Ugandan people of faith celebrated this September as the nation-wide ban on public worship was lifted after 96 days. A new presidential directive ended the most recent Covid-19 related measures, under which malls, arcades, and business centers were able to open, but attending churches and other places of worship was prohibited – even if the congregation gathered outdoors.

A church in Kampala and a representative from the Muslim community had taken legal action challenging the Ugandan government’s ban on public worship before Uganda’s High Court. Their challenge was followed by similar cases before the Ugandan Constitutional Court and the East African Court of Justice. The latter cases are still ongoing as they seek to ensure that the government never again passes blanket bans on worship. 

Who:
Agnes Namaganda and an alliance of faith leaders

Where:
High Court, Uganda; Constitutional Court, Uganda and
East African Court of Justice

Advocacy Team:
Sean Nelson, Kelsey Zorzi

“I thank God that we are finally allowed to worship together again. Participating in worship is spiritual nourishment, as essential as taking food and water. During parts of 2020 and 2021, the government has unfairly imposed more stringent regulations on religious institutions than on, for example, places of commerce.”

Case Summary

In September 2021, an alliance of Catholic, Evangelical and Muslim faith representatives, along with parliamentarians, brought a legal challenge to Uganda’s COVID-19 restrictions on public worship before the Constitutional Court. This case followed similar challenges brought by faith communities before Uganda’s High Court and the East African Court of Justice. All aim to have the disproportionate blanket bans on worship, which were imposed during parts of 2020 and 2021, declared unlawful.

Protecting both public health and freedom of religion  

“People of faith must not be discriminated against. If going to the mall and eating at restaurants is allowed, people shouldn’t be barred from visiting places of worship. It is essential to ensure both that our communities remain healthy and that the right to gather for worship is upheld. For many, communal worship is an integral part of their faith. It is unacceptable that they should be deprived of this right,” said Tomusange Ismael, a spokesperson for Muslims in Nakawa division, Kampala.

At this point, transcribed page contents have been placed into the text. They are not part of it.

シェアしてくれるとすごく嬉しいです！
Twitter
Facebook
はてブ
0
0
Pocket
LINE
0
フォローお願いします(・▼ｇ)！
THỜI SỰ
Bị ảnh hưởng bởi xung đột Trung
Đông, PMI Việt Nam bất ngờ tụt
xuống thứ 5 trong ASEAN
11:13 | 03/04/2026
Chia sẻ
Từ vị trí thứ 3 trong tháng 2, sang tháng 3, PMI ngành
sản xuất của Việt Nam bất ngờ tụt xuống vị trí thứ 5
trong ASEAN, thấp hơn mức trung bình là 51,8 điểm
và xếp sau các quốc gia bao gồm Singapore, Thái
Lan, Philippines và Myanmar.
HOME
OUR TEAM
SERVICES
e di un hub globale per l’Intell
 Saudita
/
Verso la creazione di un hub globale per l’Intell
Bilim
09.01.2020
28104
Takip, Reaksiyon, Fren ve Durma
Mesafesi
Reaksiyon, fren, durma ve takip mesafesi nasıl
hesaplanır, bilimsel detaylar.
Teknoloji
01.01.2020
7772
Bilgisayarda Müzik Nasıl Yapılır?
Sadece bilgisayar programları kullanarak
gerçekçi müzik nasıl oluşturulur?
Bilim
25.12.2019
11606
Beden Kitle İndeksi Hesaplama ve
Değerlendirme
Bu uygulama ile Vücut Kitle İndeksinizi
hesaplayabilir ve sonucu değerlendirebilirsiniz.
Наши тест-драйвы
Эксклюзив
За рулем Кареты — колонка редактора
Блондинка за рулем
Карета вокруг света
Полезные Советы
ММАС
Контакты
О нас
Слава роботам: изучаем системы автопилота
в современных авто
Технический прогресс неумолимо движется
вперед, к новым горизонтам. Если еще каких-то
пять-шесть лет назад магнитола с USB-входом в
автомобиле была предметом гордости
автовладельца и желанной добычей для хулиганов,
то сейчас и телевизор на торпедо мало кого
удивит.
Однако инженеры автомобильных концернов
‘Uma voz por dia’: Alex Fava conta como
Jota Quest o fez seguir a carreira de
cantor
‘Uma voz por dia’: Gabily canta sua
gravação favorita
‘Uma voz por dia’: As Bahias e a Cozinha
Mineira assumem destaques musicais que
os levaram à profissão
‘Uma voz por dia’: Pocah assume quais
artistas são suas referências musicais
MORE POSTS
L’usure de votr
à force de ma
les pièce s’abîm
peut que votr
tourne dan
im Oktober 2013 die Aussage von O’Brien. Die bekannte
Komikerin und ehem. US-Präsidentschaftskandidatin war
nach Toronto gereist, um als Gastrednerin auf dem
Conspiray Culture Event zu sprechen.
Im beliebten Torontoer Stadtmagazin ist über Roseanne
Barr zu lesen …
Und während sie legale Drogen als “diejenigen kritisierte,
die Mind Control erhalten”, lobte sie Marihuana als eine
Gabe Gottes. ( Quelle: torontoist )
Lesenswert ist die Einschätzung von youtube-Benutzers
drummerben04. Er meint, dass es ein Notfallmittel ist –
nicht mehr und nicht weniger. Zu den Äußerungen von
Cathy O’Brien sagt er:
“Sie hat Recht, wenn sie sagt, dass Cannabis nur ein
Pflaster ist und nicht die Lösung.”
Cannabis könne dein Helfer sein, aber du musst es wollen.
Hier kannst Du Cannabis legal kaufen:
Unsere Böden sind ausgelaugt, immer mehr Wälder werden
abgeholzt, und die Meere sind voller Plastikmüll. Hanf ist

“Freedom of religion and belief is a human right that must be afforded the highest protection. This includes the right to manifest one’s faith in public. It is protected by both Ugandan law and international treaties. There is no reason the government cannot find solutions that protect both public health and communal worship. There is no clear reason why faith groups are held to higher standards than places of commerce. Restrictions on this right must meet the bar of being necessary, legitimate, proportionate, and non-discriminatory. Across Europe, in the US, and Latin America, similar blanket bans on public worship have been ruled unlawful,” said Sean Nelson, Legal Counsel, Global Religious Freedom, for ADF International. 

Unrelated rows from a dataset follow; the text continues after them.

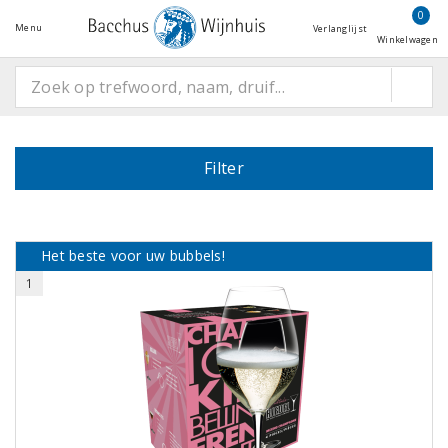
0
Menu
Verlanglijst
Winkelwagen
Filter
Het beste voor uw bubbels!
1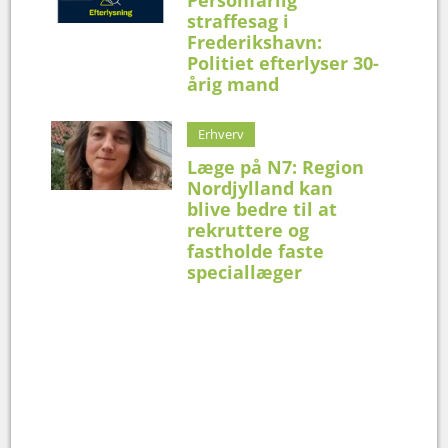
straffesag i
Frederikshavn:
Politiet efterlyser 30-
årig mand
Erhverv
Læge på N7: Region
Nordjylland kan
blive bedre til at
rekruttere og
fastholde faste
speciallæger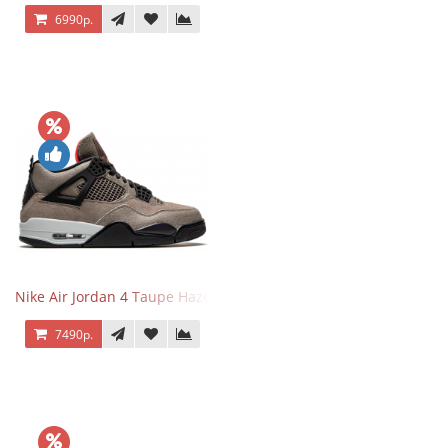
6990р.
Nike Air Jordan 4 Taupe Haze
7490р.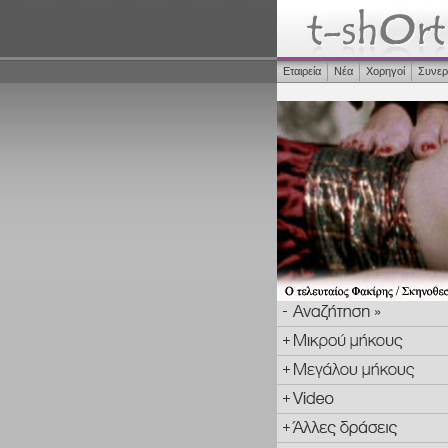
Εταιρεία
Νέα
Χορηγοί
Συνερ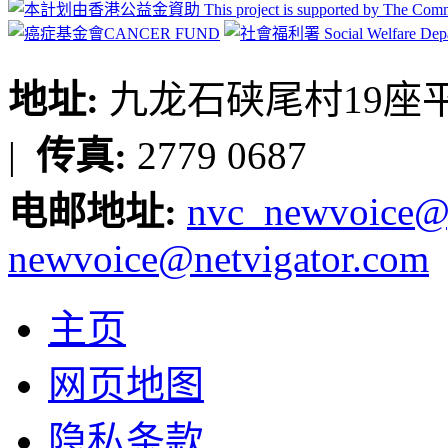
地址:
九龙石硖尾村19座平台
|
传真:
2779 0687
电邮地址:
nvc_newvoice@
newvoice@netvigator.com
主页
网页地图
隐私条款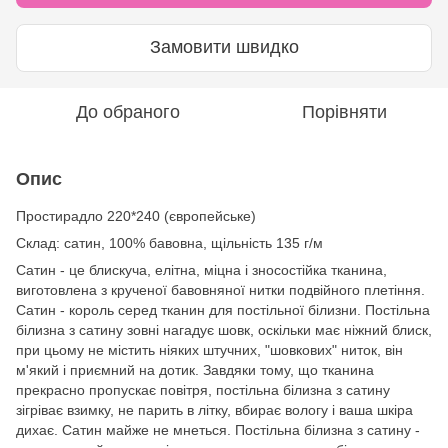
Замовити швидко
До обраного
Порівняти
Опис
Простирадло
220*240 (європейське)
Cклад: сатин, 100% бавовна, щільність 135 г/м
Сатин - це блискуча, елітна, міцна і зносостійка тканина,
виготовлена з крученої бавовняної нитки подвійного плетіння.
Сатин - король серед тканин для постільної білизни. Постільна
білизна з сатину зовні нагадує шовк, оскільки має ніжний блиск,
при цьому не містить ніяких штучних, "шовкових" ниток, він
м'який і приємний на дотик. Завдяки тому, що тканина
прекрасно пропускає повітря, постільна білизна з сатину
зігріває взимку, не парить в літку, вбирає вологу і ваша шкіра
дихає. Сатин майже не мнеться. Постільна білизна з сатину -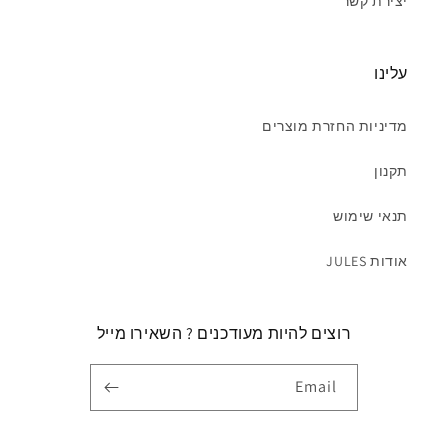
יצירת קשר
עלינו
מדיניות החזרת מוצרים
תקנון
תנאי שימוש
אודות JULES
רוצים להיות מעודכנים ? השאירו מייל
Email
TikTok
Instagram
Facebook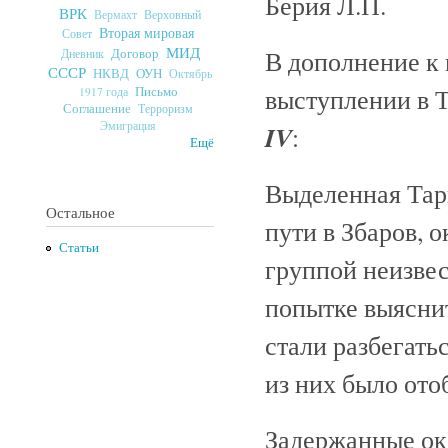
Берия Л.П.
ВРК
Верховный
Вермахт
Вторая мировая
Совет
МИД
В дополнение к 
Договор
Дневник
СССР
ОУН
НКВД
Октябрь
выступлении в 
Письмо
1917 года
Соглашение
Терроризм
Эмиграция
IV
:
Ещё
Выделенная Тар
Остальное
пути в Збаров, 
Статьи
группой неизвес
попытке выясни
стали разбегать
из них было ото
Задержанные ок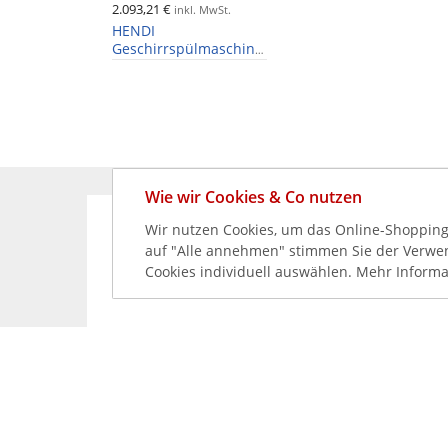
2.093,21 €
inkl. MwSt.
HENDI
Geschirrspülmaschine,
Korb 50x50cm,
Dosierpumpen,
Ablaufpumpe, 230V
Wie wir Cookies & Co nutzen
Wir nutzen Cookies, um das Online-Shopping-
KÖNNEN WIR HELFEN?
auf "Alle annehmen" stimmen Sie der Verwend
Cookies individuell auswählen. Mehr Informa
+49 231 99789020
+49 178 2989637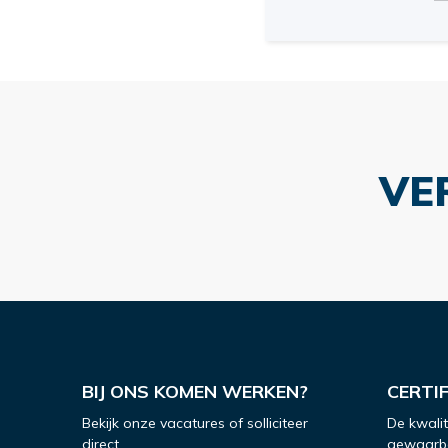
VE
BIJ ONS KOMEN WERKEN?
CERTI
Bekijk onze vacatures of solliciteer
De kwali
direct.
gewaarbo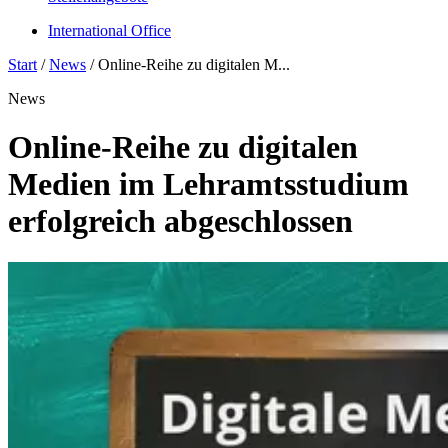
International Office
Start
/
News
/
Online-Reihe zu digitalen M...
News
Online-Reihe zu digitalen
Medien im Lehramtsstudium
erfolgreich abgeschlossen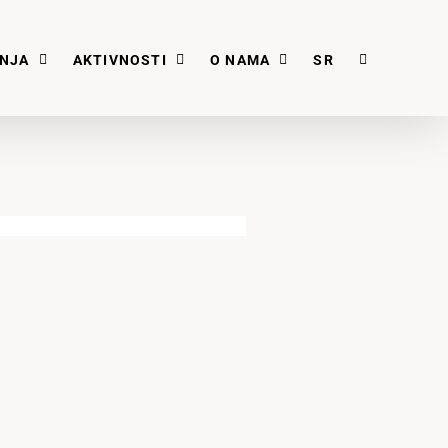
ANJA
AKTIVNOSTI
O NAMA
SR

Discriminatory operational hurdles for places of worship 

This year’s restrictions were implemented in a similar manner to restrictions put in place last year. Following an easing of previous lockdown measures in June 2020, places of worship were not allowed to reopen with other similar public places. They had to wait two more months until further consultations could take place between the Ministry of Health and the Inter-Religious Council. 

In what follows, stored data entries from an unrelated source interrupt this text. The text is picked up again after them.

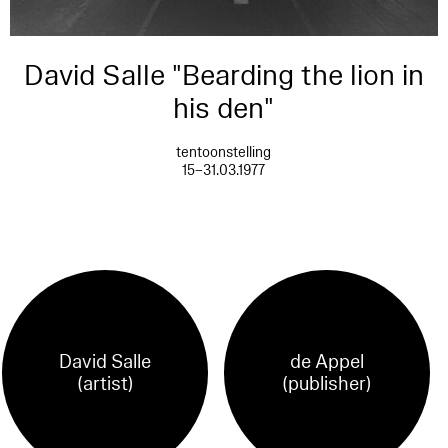
David Salle "Bearding the lion in
his den"
tentoonstelling
15–31.03.1977
David Salle
de Appel
(artist)
(publisher)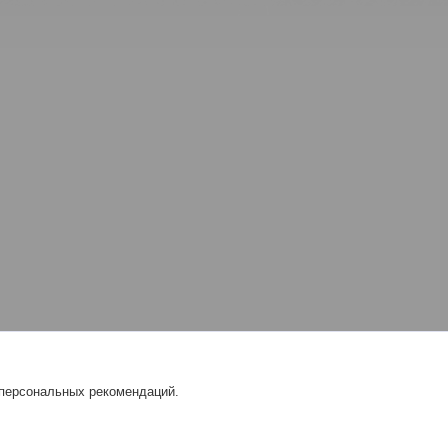
 персональных рекомендаций.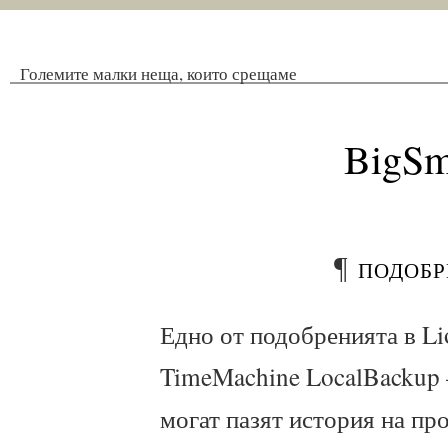
Големите малки неща, които срещаме
BigSm
¶
подобр
Едно от подобренията в Li
TimeMachine LocalBackup 
могат пазят история на пр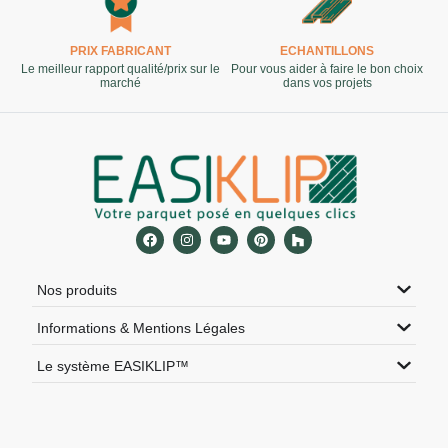
PRIX FABRICANT
ECHANTILLONS
Le meilleur rapport qualité/prix sur le
Pour vous aider à faire le bon choix
marché
dans vos projets
Nos produits
Informations & Mentions Légales
Le système EASIKLIP™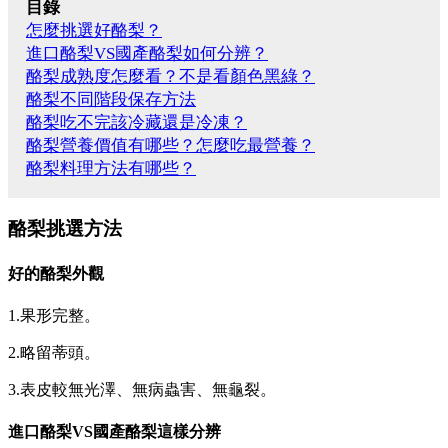
目錄
怎麼挑選好酪梨？
進口酪梨VS國產酪梨如何分辨？
酪梨成熟度怎麼看？不是看顏色黑綠？
酪梨不同階段保存方法
酪梨吃不完該冷藏還是冷凍？
酪梨營養價值有哪些？怎麼吃最營養？
酪梨料理方法有哪些？
酪梨挑選方法
好的酪梨外觀
1.果形完整。
2.略留蒂頭。
3.表皮較無光澤、無病蟲害、無龜裂。
進口酪梨VS國產酪梨這樣分辨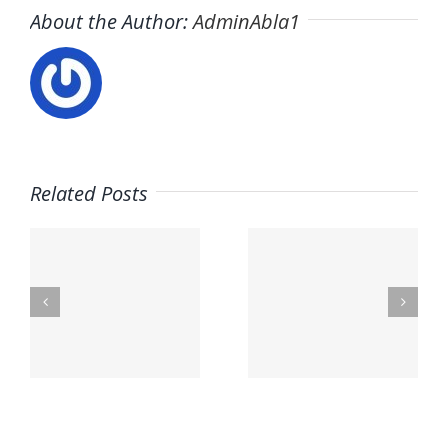
About the Author:
AdminAbla1
Related Posts
n
Trabaja
a
con
Contacto
nosotros
,
–
–
Mavarobras
Fisiopilat
a,
Molins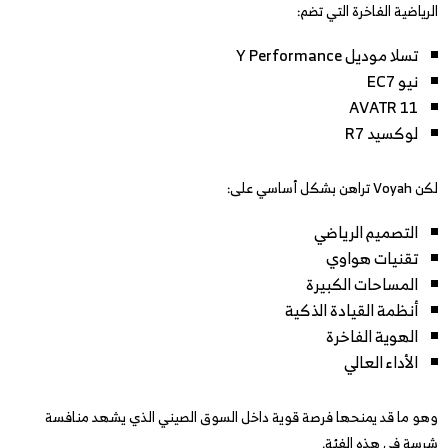
الرياضية الفاخرة التي تضم:
تسلا موديل Y Performance
نيو EC7
AVATR 11
لوكسيد R7
لكن Voyah تراهن بشكل أساسي على:
التصميم الرياضي
تقنيات هواوي
المساحات الكبيرة
أنظمة القيادة الذكية
الهوية الفاخرة
الأداء العالي
وهو ما قد يمنحها فرصة قوية داخل السوق الصيني الذي يشهد منافسة
شرسة في هذه الفئة.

When the doors of churches, mosques, synagogues, and other religious buildings were finally cleared to open in August 2020, they had to adhere to government-enforced Standard Operating Procedures of greater difficulty than regular public places or places of commerce. Faith groups were required to have a team of trained medical personnel attend every worship service, and security guards to ensure that worshippers remained adequately spaced when in line for having their temperature taken upon entry.